1995年に東京都知事選と大阪府知事選で無所属の候補が当選し、既成政党の候補が破れた時、無党派が注目されるようになった。同年、無党派は新語・流行語大賞に選ばれた。
都市部における地方自治体の首長・議員選挙においては、自治体を大きくまたいで通勤する人々の増加も影響している。例えば千葉都民や埼玉都民などといわれるような、東京都外から都内へ通勤する人々はその自治体における政策に無関心になりがちである。そのためこれらの人々には無党派が多いといわれる。
個々人の価値観が極度に多様化していることも、特定の政党を支持しづらいことに繋がっている。
積極的無党派の中には、政党・団体への加入そのものを否定し、いかなる団体へも加入していない候補者以外支持しなかったり、候補者が政党・団体の推薦・支持を受けることを否定する急進的な考えの持ち主もいる。しかし彼らが問題にするのは候補者が団体との何らかのつながりがあるかどうかであり、政策についてはあまりこだわらない。

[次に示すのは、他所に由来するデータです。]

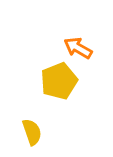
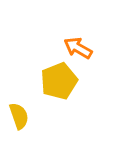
yellow semicircle: moved 13 px left, 16 px up
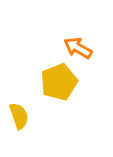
yellow pentagon: moved 1 px down
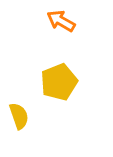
orange arrow: moved 17 px left, 27 px up
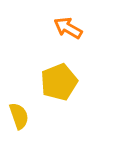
orange arrow: moved 7 px right, 7 px down
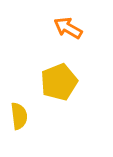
yellow semicircle: rotated 12 degrees clockwise
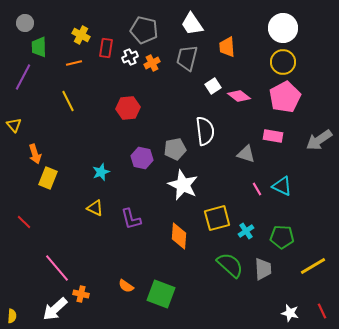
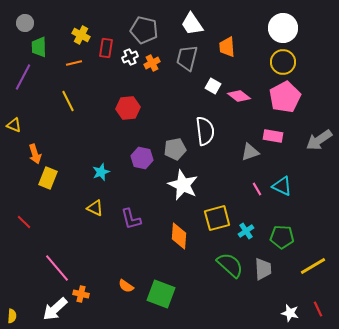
white square at (213, 86): rotated 28 degrees counterclockwise
yellow triangle at (14, 125): rotated 28 degrees counterclockwise
gray triangle at (246, 154): moved 4 px right, 2 px up; rotated 36 degrees counterclockwise
red line at (322, 311): moved 4 px left, 2 px up
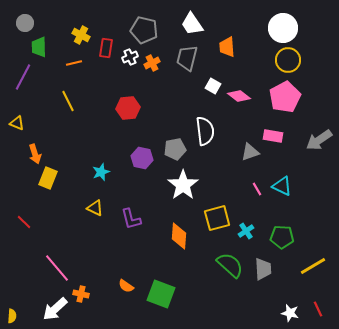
yellow circle at (283, 62): moved 5 px right, 2 px up
yellow triangle at (14, 125): moved 3 px right, 2 px up
white star at (183, 185): rotated 12 degrees clockwise
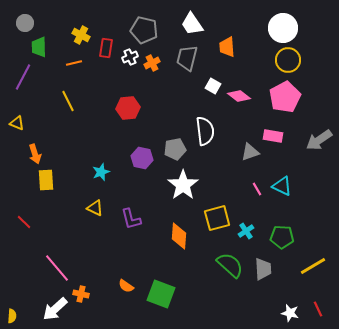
yellow rectangle at (48, 178): moved 2 px left, 2 px down; rotated 25 degrees counterclockwise
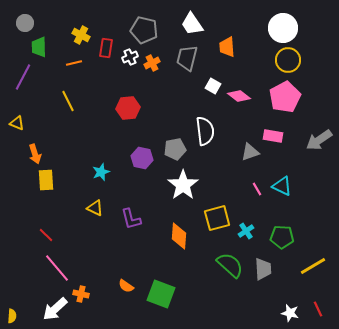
red line at (24, 222): moved 22 px right, 13 px down
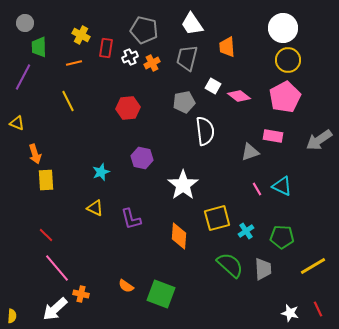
gray pentagon at (175, 149): moved 9 px right, 47 px up
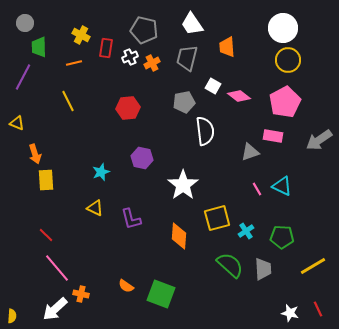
pink pentagon at (285, 97): moved 5 px down
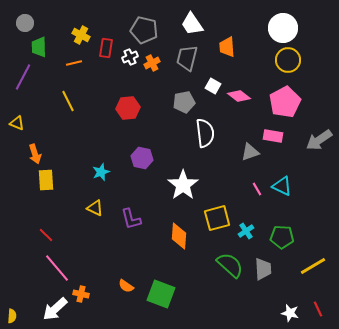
white semicircle at (205, 131): moved 2 px down
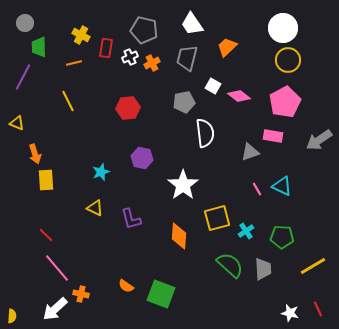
orange trapezoid at (227, 47): rotated 50 degrees clockwise
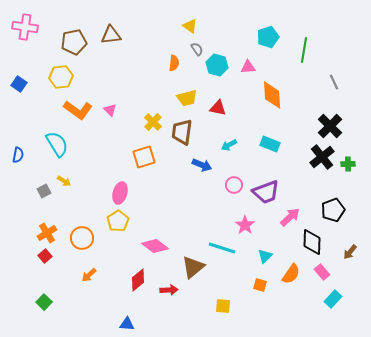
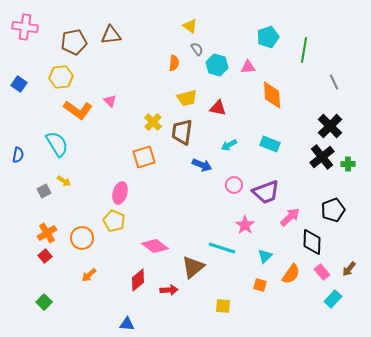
pink triangle at (110, 110): moved 9 px up
yellow pentagon at (118, 221): moved 4 px left; rotated 15 degrees counterclockwise
brown arrow at (350, 252): moved 1 px left, 17 px down
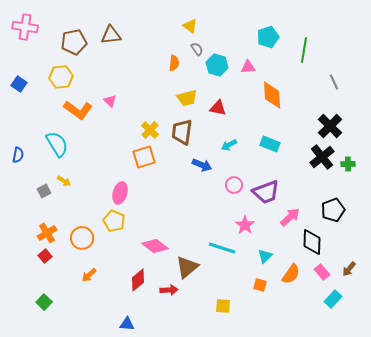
yellow cross at (153, 122): moved 3 px left, 8 px down
brown triangle at (193, 267): moved 6 px left
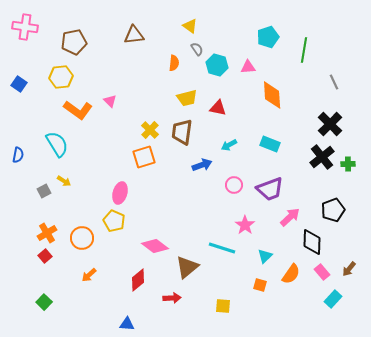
brown triangle at (111, 35): moved 23 px right
black cross at (330, 126): moved 2 px up
blue arrow at (202, 165): rotated 42 degrees counterclockwise
purple trapezoid at (266, 192): moved 4 px right, 3 px up
red arrow at (169, 290): moved 3 px right, 8 px down
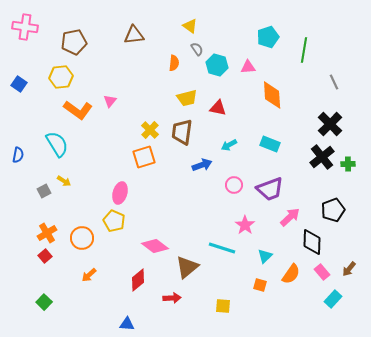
pink triangle at (110, 101): rotated 24 degrees clockwise
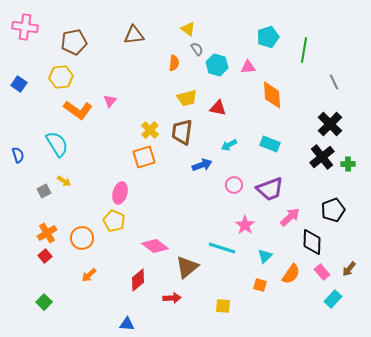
yellow triangle at (190, 26): moved 2 px left, 3 px down
blue semicircle at (18, 155): rotated 28 degrees counterclockwise
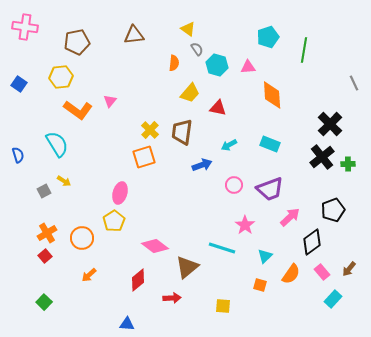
brown pentagon at (74, 42): moved 3 px right
gray line at (334, 82): moved 20 px right, 1 px down
yellow trapezoid at (187, 98): moved 3 px right, 5 px up; rotated 35 degrees counterclockwise
yellow pentagon at (114, 221): rotated 15 degrees clockwise
black diamond at (312, 242): rotated 52 degrees clockwise
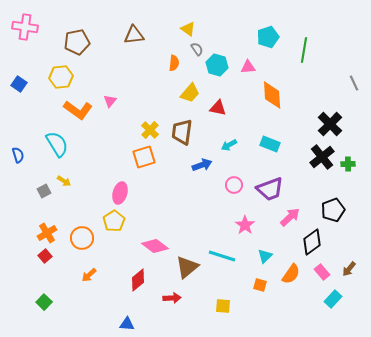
cyan line at (222, 248): moved 8 px down
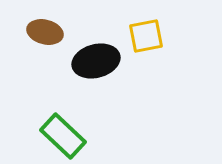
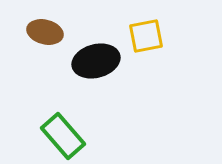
green rectangle: rotated 6 degrees clockwise
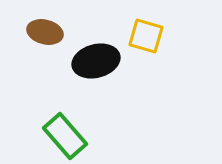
yellow square: rotated 27 degrees clockwise
green rectangle: moved 2 px right
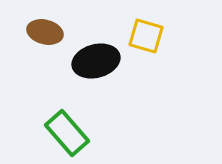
green rectangle: moved 2 px right, 3 px up
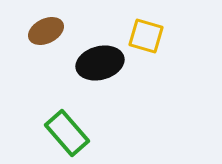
brown ellipse: moved 1 px right, 1 px up; rotated 40 degrees counterclockwise
black ellipse: moved 4 px right, 2 px down
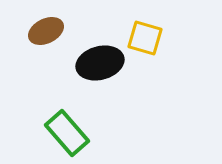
yellow square: moved 1 px left, 2 px down
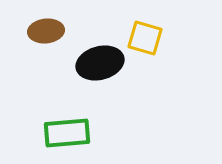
brown ellipse: rotated 20 degrees clockwise
green rectangle: rotated 54 degrees counterclockwise
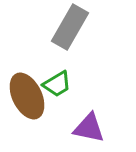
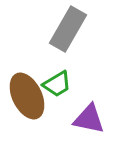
gray rectangle: moved 2 px left, 2 px down
purple triangle: moved 9 px up
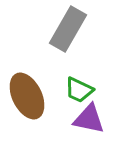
green trapezoid: moved 22 px right, 6 px down; rotated 56 degrees clockwise
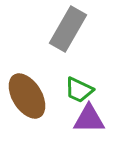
brown ellipse: rotated 6 degrees counterclockwise
purple triangle: rotated 12 degrees counterclockwise
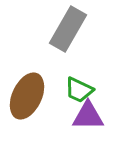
brown ellipse: rotated 57 degrees clockwise
purple triangle: moved 1 px left, 3 px up
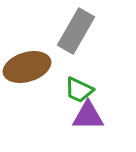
gray rectangle: moved 8 px right, 2 px down
brown ellipse: moved 29 px up; rotated 48 degrees clockwise
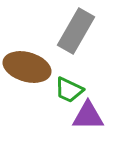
brown ellipse: rotated 33 degrees clockwise
green trapezoid: moved 10 px left
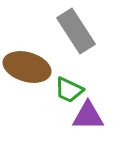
gray rectangle: rotated 63 degrees counterclockwise
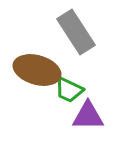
gray rectangle: moved 1 px down
brown ellipse: moved 10 px right, 3 px down
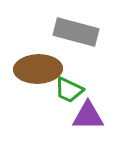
gray rectangle: rotated 42 degrees counterclockwise
brown ellipse: moved 1 px right, 1 px up; rotated 18 degrees counterclockwise
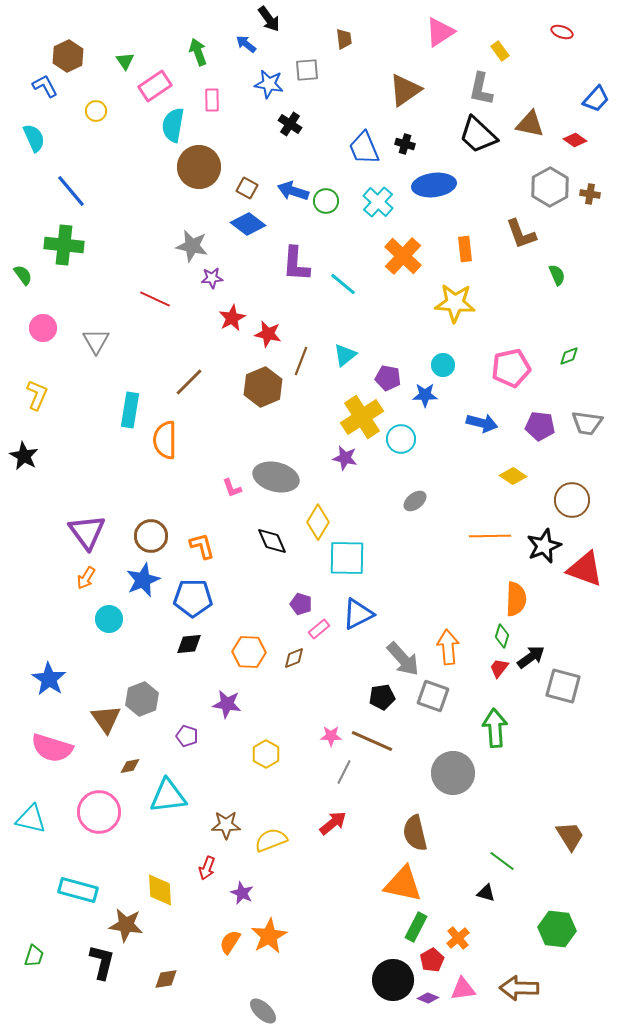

急進的な無党派主義がエスカレートすると、候補者や議員に対してあらゆる団体からの脱退を求めたりする。さらに、政党関係者が無党派候補への支持を表明することに嫌悪感を示し、無党派候補支持者に特定政党関係者・支持者がいる場合は排除する。こうなると無党派も一種の党派性を帯びてくる。
古くは「良識の府」として党派に所属すべきで無いという参議院議員の間に広まった。青島幸男や横山ノックなどが先駆けとされる。この2人は後に東京都・大阪府両知事選で当選し、「無党派知事」と持てはやされた。なお、青島は1995年の新語・流行語大賞で年間大賞を受賞している。
政策を全く異にする候補者がひと括りにされることも多い(例えば川田悦子と江田憲司、橋本大二郎・田中康夫と石原慎太郎・中田宏など)。
無党派と称される、もしくは自称する候補者が必ずしも政党・団体に全く所属していないとは限らない。石原慎太郎などは自民党所属である。また、「政治団体無党派」(泡沫候補辻山清)「無党派市民連合」(中山千夏、矢崎泰久、永六輔ら)など、無党派を冠する団体もある。
また消極的無党派を取り込むための策として、タレント候補を立てることがある。多くは比例代表制の候補者名簿に置かれ、そのファンなどの票に期待するものである。